From 1961 to 1982, Trail Dust Town was the site of one of Tucson's earliest community theater companies, Playbox Theatre. Playbox started several years earlier in a vacant church near the University of Arizona (later home to the Loft Theater, an early art film theater in Tucson) but it moved to Trail Dust Town in order to grow. The building (including the stage which still stands) is now called The Savoy Opera House and it is rented out for banquets and other events.

===Museum of the Horse Soldier===
Trail Dust Town was also home to a non-profit history museum; Museum of the Horse Soldier. The museum chronicled the history of U.S. mounted military service. It was notable for having one of the nation's largest public displays artifacts from the era of the military horse, including original period saddles, uniforms, weapons, firearms, and ephemera. The museum incorporated in Jan. 2013 and received recognition from around the world, including the British Broadcasting Corporation (BBC), History Channel, Discovery Channel, Arizona Highways, and multiple publications. Some of the museum's highlights included the only Civil War collection available to the public in the state of AZ and rare U.S. military saddles from the 1830s-present day. The Museum officially moved out of Trail Dust Town in June of 2019 and has yet to find a new home.

==Constituent attractions==
===Trail Dust Town Railroad===
The Trail Dust Town Railroad is a narrow-gauge, motorized train that runs on a looped 24" track. The railroad loads patrons at Trail Dust Town's train depot, which is modeled after the Delaware, Lackawanna and Western Railroad station located in Wallace, New York. The engine, named "C. P. Huntington", and numbered 287, pulls two passenger cars around the town and passes through several theme areas, two tunnels, and across several working, but miniature crossings.

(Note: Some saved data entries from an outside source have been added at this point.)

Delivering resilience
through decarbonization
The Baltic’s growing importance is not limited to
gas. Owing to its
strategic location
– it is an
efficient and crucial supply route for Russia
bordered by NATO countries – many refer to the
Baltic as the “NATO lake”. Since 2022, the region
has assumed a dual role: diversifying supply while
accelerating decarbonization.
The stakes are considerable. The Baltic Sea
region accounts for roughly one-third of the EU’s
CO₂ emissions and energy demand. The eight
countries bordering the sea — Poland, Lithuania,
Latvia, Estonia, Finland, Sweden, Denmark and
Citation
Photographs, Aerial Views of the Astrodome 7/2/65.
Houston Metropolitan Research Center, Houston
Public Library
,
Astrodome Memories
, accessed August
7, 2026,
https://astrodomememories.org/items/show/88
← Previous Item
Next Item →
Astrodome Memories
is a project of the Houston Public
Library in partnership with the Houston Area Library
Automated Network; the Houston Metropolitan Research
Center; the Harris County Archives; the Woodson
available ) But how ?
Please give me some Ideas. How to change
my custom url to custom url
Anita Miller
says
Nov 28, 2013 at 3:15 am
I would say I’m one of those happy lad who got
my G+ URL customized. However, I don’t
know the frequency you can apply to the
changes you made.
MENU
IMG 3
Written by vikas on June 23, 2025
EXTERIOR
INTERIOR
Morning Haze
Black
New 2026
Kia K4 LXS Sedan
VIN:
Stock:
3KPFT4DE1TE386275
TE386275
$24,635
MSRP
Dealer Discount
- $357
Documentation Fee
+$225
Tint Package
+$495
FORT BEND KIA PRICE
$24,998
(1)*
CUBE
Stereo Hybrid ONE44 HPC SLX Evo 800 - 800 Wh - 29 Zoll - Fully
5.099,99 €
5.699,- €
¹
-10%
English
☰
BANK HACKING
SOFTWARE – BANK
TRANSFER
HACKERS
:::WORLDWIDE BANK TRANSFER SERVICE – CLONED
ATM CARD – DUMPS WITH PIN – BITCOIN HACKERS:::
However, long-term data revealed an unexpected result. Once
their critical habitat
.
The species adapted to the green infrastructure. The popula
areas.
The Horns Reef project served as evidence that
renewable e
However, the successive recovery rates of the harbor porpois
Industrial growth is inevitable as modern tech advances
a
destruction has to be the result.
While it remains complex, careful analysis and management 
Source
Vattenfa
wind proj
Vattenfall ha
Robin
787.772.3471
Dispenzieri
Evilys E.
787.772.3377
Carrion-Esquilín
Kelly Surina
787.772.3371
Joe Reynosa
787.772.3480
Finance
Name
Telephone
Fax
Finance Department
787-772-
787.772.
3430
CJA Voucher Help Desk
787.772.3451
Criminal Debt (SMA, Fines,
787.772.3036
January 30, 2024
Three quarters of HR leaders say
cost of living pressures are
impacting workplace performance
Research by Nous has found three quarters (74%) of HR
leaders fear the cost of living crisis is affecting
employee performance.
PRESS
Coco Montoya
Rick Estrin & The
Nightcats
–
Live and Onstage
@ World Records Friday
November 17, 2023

===Pistoleros Wild West Show===
Performed twice per evening, Friday through Sunday, Trail Dust Town's stunt show is a slapstick comedy homage to the wild west. The shows, which vary from twenty to thirty minutes in length, are performed are on Dragoon St. towards the northern end of Trail Dust Town. The outdoor theater seats roughly 175 patrons on metal bench seating. Most shows feature falls from the top of two story buildings, dynamite explosion effects and many "rough and tumble" choreographed fights.